Security Awareness Blog

Motivating Staff to Join the Awareness Cause: What the Ambassador Pilot Taught Us

AngelaPappasEditors Note: Today's guest post is from Angela Pappas. Angela helps lead the awareness program at Thomson Reuters, a global organization with over 58,000 people. In this series of blogs Angela shares with us how she established their Security Ambassador Program.

About a month ago I wrote a blog about the Information Security Ambassador program at my company, Thomson Reuters. Our program enlists employees from around the world to educate and raise awareness with staff at their locations. In my blog, I promised to follow up with additional information related to lessons learned, success stories, ideas for motivating ambassadors and so forth. So here we are! Since rolling out the pilot in early 2014, we've learned a great deal about what makes this program work for us. The ambassadors helped embed information security messages deeper into the organization in many ways. Here are a few examples:

  • Ambassadors asked the people in their locations to complete the annual required information security eLearning module. Several ambassadors rolled their sleeves up, dug into spreadsheets and reached out (for example, email and face-to-face) to the people in their location who had not completed the eLearning. They made a very specific ask that the employee complete it by a given date. We saw hundreds of staff complete the eLearning because of this approach. To boot, we learned staff in India really appreciate certificates to hang in their work area. So, we created a Handbook Completion Certificate and ambassadors filled in the names and then either presented the certificates in person or sent them over email to employees. This was a huge hit in the India offices!
  • Ambassadors set up and presented to people at their locations on specific topics tied to campaigns. One ambassador in Switzerland put together a fantastic presentation about cyber security. Over 50 people showed up for his in-person presentation! Afterwards he learned a large group of people in an office in France wanted him to present to their site as well. The word traveled fast!
  • Two ambassadors (one from the United States; one from India) collaborated on a cyber security presentation for an office in India because the ambassador from the US was going to be traveling to India. They had over 150 people attend the in-person presentation.
  • Four ambassadors worked with their Human Resources departments to ensure information security content is included in the new employee orientation presentation, and in 2014 three ambassadors raised their hands to present at new employee orientation.

When it comes to motivating the ambassadors, our goal is build a strong working relationship with each one, respond to their questions promptly, listen to their ideas and recognize them for their time and efforts. The approaches we're taking now include:

  • Making them privy to information security-related data they would never learn otherwise
  • Inviting them to information security department meetings where special projects are discussed
  • Asking them for their feedback and implementing their ideas/input accordingly
  • Holding monthly meetings where internal experts speak, as well as external experts. Recently an FBI agent attended a monthly meeting to discuss social engineering and phishing.
  • Providing a certificate for their dedication and service signed by the Chief Information Security Officer
  • Awarding a virtual badge on our internal web site

Last but not least, we're working to fund opportunities for ambassadors to get CISSP or CISM certified. The pilot afforded us a load of lessons learned. To name a couple, we learned:

  • When done correctly, in-person presentations offer a great learning experience for staff no matter their geographical location
  • Each business within our enterprise uses different communication mediums and ambassadors are essential to help navigate those nuisances and insert our messages the ?right' way
  • Staff in different countries appreciate and are motivated by different methods of acknowledgement
  • Ambassadors are inspired to raise information security awareness in different ways, so leverage their strengths and watch them soar

In 2015 we want to continue doing the things that worked well in the pilot in order to increase our reach across the company and the globe. With that in mind, we plan to recruit one ambassador for every location where 200 or more employees sit and increase our ambassador presence from 26 to approximately 98.

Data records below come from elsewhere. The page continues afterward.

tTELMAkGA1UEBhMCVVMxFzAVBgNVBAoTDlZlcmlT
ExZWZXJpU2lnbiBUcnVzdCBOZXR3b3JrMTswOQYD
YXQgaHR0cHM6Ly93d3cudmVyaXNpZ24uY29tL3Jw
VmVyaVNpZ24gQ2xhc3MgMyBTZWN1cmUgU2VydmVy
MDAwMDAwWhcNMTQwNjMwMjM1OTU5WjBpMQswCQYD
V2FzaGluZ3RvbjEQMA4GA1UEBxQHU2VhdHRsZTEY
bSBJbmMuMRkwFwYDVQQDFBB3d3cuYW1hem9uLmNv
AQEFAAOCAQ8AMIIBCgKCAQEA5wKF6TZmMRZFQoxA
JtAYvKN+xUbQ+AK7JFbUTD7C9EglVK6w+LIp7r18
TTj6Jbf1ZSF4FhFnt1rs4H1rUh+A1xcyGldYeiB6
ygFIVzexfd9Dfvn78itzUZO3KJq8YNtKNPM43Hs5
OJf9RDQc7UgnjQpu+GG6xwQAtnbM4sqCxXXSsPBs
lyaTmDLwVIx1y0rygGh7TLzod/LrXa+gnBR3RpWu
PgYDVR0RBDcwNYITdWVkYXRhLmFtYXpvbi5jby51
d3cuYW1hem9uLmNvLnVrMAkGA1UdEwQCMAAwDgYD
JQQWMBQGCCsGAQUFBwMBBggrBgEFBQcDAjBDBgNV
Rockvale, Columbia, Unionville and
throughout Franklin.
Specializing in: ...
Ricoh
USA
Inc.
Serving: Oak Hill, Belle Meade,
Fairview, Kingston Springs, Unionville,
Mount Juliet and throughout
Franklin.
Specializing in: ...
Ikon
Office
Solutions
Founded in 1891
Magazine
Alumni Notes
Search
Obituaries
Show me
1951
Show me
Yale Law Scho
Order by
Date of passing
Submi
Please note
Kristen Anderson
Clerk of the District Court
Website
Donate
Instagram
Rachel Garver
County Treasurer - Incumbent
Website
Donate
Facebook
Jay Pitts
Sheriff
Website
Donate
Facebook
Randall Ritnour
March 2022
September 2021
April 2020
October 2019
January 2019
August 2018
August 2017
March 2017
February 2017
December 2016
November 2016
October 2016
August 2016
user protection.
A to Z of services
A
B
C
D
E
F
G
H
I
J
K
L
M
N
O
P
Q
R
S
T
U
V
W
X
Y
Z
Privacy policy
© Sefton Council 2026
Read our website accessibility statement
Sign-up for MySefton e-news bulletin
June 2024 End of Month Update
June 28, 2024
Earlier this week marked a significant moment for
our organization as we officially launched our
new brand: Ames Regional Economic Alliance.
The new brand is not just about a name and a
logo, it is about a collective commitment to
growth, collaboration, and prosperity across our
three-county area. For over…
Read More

Bio: Angela's worked in the IT field 18 years and with Thomson Reuters since 2000. She was a technical writer before moving into various leadership roles related to technical writing, technical training, process improvement and software development teams. In 2009, Angela moved to the information security risk management organization where she managed customer assurance responsibilities. In 2012 Angela assumed her current role as director, training and awareness, where she now focuses her skills on eLearning, communications and marketing, and the ambassador program. Angela is truly inspired when she can leverage her working relationships, effective communication and collaboration skills, and the organizations' core values (trust, partnership, innovation and performance) in order to educate employees, help change their behavior and reduce risk. Angela would love to hear your ideas, stories and questions ? feel free to email her.

 

1 Comments

Posted April 30, 2015 at 6:17 PM | Permalink | Reply

HJohn

I mean no disrespect by saying this, but having Ms. Pappas' photo on the blog does make a scroller stop and look. Very lovely. Just sayin'.
I like the Ambassador concept very much. I often call on my colleagues to be good "stewards" of their knowledge and responsibilities. That's why I agree with rejecting the "you can't patch stupid" label. While the frustrations are understandable, I would imagine certain groups could say the same about us and our lack of proficiency in topics like law, medicine, etc.